Thursday, February 10, 2011

The Nation-State And The Superpower

When I read the Chapter 10—Census, Map, Museum of Imagined Communities by Anderson (1983), it reminded me of my high school history textbook in Burma, a country which was colonized by the British in the eighteen century. The name Burmese was mentioned in his book as one of the racial groups (Anderson 1983, 165). In fact, Burma was one of the colonial states in Southeast Asia between 1886 and 1948. His influential book uncovers the underlying three institutions which imagined the colonial state. They are namely the census, the map, and the museum. The ultimate purpose of census innovation was for economic purpose—“to keep track of those on whom taxes and military conscription could effectively be imposed (Anderson 1983, 168).” The map mainly serves the purpose of drawing political boundaries. The census, the map, and the museum constitute an image of any late colonial state domain. Burma became a nation-state when it gained independence from its British rulers in 1948.
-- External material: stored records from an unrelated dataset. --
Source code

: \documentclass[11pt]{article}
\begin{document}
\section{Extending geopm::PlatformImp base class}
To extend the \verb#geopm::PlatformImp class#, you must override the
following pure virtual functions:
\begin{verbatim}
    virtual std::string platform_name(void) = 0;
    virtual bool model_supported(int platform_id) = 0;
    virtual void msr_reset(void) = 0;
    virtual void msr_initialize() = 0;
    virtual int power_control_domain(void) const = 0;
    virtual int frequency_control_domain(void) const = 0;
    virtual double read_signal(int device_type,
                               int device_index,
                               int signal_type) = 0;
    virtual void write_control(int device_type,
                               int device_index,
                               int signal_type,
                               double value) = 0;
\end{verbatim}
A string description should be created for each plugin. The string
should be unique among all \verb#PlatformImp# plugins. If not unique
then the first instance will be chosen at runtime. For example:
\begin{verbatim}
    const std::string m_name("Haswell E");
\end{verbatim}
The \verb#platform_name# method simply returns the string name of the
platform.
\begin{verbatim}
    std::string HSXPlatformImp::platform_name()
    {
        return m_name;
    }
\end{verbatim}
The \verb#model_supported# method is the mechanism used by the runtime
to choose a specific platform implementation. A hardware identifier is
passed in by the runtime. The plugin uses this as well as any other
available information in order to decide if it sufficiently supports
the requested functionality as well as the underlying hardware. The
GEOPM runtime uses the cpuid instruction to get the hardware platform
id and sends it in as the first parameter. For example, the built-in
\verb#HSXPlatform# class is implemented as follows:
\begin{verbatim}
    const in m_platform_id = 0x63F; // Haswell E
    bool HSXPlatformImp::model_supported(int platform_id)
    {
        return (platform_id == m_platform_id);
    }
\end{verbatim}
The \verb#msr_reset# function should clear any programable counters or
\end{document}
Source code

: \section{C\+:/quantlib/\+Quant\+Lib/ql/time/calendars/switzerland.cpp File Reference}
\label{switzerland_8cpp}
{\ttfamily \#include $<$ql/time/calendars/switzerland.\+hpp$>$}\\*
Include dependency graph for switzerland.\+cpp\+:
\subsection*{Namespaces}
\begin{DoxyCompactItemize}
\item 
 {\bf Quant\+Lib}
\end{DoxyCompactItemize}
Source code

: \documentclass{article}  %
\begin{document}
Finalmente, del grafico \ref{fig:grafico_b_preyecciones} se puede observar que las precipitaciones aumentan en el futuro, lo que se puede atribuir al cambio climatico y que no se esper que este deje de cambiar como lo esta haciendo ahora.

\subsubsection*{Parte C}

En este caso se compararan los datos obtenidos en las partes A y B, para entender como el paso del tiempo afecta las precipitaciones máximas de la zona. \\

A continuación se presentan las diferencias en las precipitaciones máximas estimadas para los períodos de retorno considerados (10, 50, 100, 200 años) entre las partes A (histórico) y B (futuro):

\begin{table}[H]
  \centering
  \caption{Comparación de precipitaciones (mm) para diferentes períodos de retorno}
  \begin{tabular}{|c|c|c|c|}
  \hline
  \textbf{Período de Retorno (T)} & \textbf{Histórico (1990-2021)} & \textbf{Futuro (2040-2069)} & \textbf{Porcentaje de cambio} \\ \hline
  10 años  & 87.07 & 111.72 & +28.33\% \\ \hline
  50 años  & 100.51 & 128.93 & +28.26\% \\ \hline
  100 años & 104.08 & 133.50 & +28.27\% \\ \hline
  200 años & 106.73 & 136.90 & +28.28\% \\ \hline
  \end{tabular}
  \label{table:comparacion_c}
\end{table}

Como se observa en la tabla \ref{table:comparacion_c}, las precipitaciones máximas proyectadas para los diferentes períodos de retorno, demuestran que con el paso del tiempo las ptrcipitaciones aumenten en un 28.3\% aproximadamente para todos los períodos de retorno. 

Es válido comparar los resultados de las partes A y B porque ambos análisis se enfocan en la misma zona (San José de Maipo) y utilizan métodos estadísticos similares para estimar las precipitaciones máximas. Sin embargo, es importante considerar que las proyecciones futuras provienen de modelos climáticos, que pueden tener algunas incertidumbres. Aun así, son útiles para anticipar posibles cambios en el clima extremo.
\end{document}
Over the past 200 years, it was evident that more and more nation-states emerged and the colonial states, empires, kingdoms, city-states, and so on disappeared, according to Wimmer and Feinstein (2010). They named theories that explain the emergence of nation-states—economic modernization, political modernization, cultural modernization, world polity theory, historical institutionalism. Their study shows that today many countries have emerged as the nation-state and the nation-state has institutionalized in the United Nations.

In fact, the revolutions in the French and American gave a path way to today’s modern nation-state (Wimmer and Feinstein 2010). A nation-state that has superpower dominates and influences the other nation-states. After the World War II, the United States of America was the most powerful nation-state (Fry 2007). The country was viewed as superpower in terms of its economic position because the country’s production accounted for half of the world’s total production (Fry 2007). During the cold War, there were two superpowers, America and Russia in terms of military power and in the twenty first century, America is the only superpower nation-state (Fry 2007). Fry (2007) predicted that the United States is likely to result in the end of its superpower status within roughly three decades (2040) if the problems it faces at home and abroad are not fully addressed.

There is an uncertainty that the world’s superpower is likely to end its era in coming decades or there is another nation-state that will succeed the United States and attain superpower status. One possible prediction is that “generations to come will certainly imagine other communities than the nation and reshape the world’s political landscape according to tectonic principles that we cannot possibly imagine today (Wimmer and Feinstein 2010, 786).”

References

Anderson, B.R.O. 1983. Census, map, museum. In Imagined communities: reflections on the origin and spread of nationalism, 163-85. Verso: London.

Fry, E.H. 2007. The decline of the American superpower. Forum-A Journal of Applied Research in Contemporary Politics 5(2).

Wimmer, A. and Y. Feinstein. 2010. The Rise of the Nation-State across the World, 1816 to 2001. American Sociological Review 75(5):764-790.

1 comment:

  1. I enjoyed your blog this week and how you connected the idea of nation-building and identity to America's status as a "world super power." In regards to if the United States could/will maintain this status, I think not only depends on buttressing American identity that we are the protector of democracy, stability, and security. It also depends on how other countries shape/maintain their identities.

    Conflict can occur in places where identity clashes--at the international level in addition to the national and individual level--i.e. if other countries start to form say a global identity based on cosmopolitan norms and values and the United States maintains its protectorate title. I cannot say much on how might win this conflict as there is little to base predictions on. I can say though that the two don't seem complementary. In short, though Anderson seems to adopt the view point of the powerful in shaping identity, I think it is also important to look at the clashes of the "the other"/weak identity. Doing this might help better understand how stable an prevalent identity is and possible future changes in that identity.